Written task 1:
Translate this sentence from the Arctic Sea passage into Spanish: "The Arctic Sea was towed into harbor in the Maltese capital of Valletta on 29 October 2009."

## BEGIN Source passage

- Outline of the Arctic Sea

History
- Name: 1991: Okhotskoye; 1996: Zim Venezuela; 1998: Alrai; 1998: Torm Senegal; 2000: Jogaila; 2005: Arctic Sea; 2017: Shelly Express; 2018: L.T.W. Express; 2020: Baby Leen;
- Owner: Arctic Runner Shipping Inc.
- Operator: Great Lakes Feeder Lines
- Port of registry: 1991: Soviet Union; 1992: Malta; 1998: Jamaica; 1998: Lithuania; 2005: Malta; 2010: Barbados; 2020: Panama;
- Builder: Sedef Shipyard, Istanbul, Turkey
- Yard number: 84
- Launched: 22 March 1991
- Christened: 1997
- Completed: 1992
- Identification: IMO number: 8912792
- Fate: Decommissioned
- Status: In Alang, India to be scrapped

General characteristics
- Tonnage: 3,988 GT; 4,706 DWT; 1,618 NT ;
- Length: 97.80 m (320 ft 10 in)
- Beam: 17.33 m (56 ft 10 in)
- Height: 38.0 m (124 ft 8 in) (from keel)
- Draught: 6.01 m (19 ft 9 in) (summer)
- Depth: 7.01 m (23 ft 0 in)
- Ice class: 1A
- Installed power: 3,400 kW (4,560 hp)
- Propulsion: 1 diesel engine
- Speed: 12.50 knots (23.15 km/h; 14.38 mph)
- Crew: 15

= MV Arctic Sea =

Ship

MV Arctic Sea is a cargo ship formerly registered in Malta that was reported missing between late July and mid-August 2009 en route from Finland to Algeria, crewed by Russian sailors and declared to be carrying a cargo of timber. Hijackers allegedly boarded the ship off the coast of Sweden on 24 July 2009. The incident was not immediately reported, and contact with the ship was lost on or after 30 July. The Arctic Sea did not arrive at its scheduled port in Algeria and was reportedly located near Cape Verde instead on 14 August. On 17 August, it was seized by the Russian Navy. An investigation into the incident was started amidst speculation regarding the ship's actual cargo, and there were allegations of a cover-up by Russian authorities. The Arctic Sea was towed into harbor in the Maltese capital of Valletta on 29 October 2009.

The ship's alleged hijacking and subsequent events have remained difficult to understand, as no credible explanation has been presented of its disappearance and Russian authorities' conduct during and after the ship's capture. If confirmed to be an act of piracy, the hijacking of Arctic Sea would be the first known of its kind in Northern European waters for centuries.

The Russian court found all of the alleged hijackers to be guilty of piracy, but this has not led commentators to be any "closer to knowing what actually happened".

==Background==
In March 2010, the Arctic Sea was owned by a U.S.-based company, Arctic Runner Shipping Inc., and operated by a Canada-based company, Great Lakes Feeder Lines. At the time of the hijacking the vessel was owned by a Finnish company and operated by Solchart Management.

==Boarding incident==
The ship was crewed by complement of 15 Russian sailors and was declared to be carrying more than $1.8 million worth of timber from Jakobstad, Finland, to Béjaïa, Algeria. The 6,700 cubic meters of sawn timber was sold by Rets Timber, a joint venture between Stora Enso Oyj and UPM-Kymmene Oyj. The ship was between the islands of Öland and Gotland in the territorial waters of Sweden when it was allegedly boarded in the early hours of 24 July 2009 by a group of eight to ten English-speaking men. They approached on an inflatable boat bearing the word "polis" (Swedish for "police"). The ship's owner learned from the captain that the intruders claimed to be police officers, apprehended the crew, searched the ship, and then left, leaving some crew members injured. The Swedish government said that its police forces were not involved in boarding the vessel, and they then launched an investigation.

## END Source passage
## BEGIN Data in this exercise

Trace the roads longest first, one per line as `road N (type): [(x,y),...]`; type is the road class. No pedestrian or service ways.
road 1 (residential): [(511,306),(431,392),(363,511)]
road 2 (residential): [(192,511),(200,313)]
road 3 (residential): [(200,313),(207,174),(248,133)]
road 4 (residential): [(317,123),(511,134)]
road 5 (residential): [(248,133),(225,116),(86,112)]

## END Data in this exercise

Written task 2:
Repeat the aerial tracing listing above line for line, without any changes.

Full solution 1:
El Arctic Sea fue remolcado al puerto de La Valeta, la capital maltesa, el 29 de octubre de 2009.

Full solution 2:
Trace the roads longest first, one per line as `road N (type): [(x,y),...]`; type is the road class. No pedestrian or service ways.
road 1 (residential): [(511,306),(431,392),(363,511)]
road 2 (residential): [(192,511),(200,313)]
road 3 (residential): [(200,313),(207,174),(248,133)]
road 4 (residential): [(317,123),(511,134)]
road 5 (residential): [(248,133),(225,116),(86,112)]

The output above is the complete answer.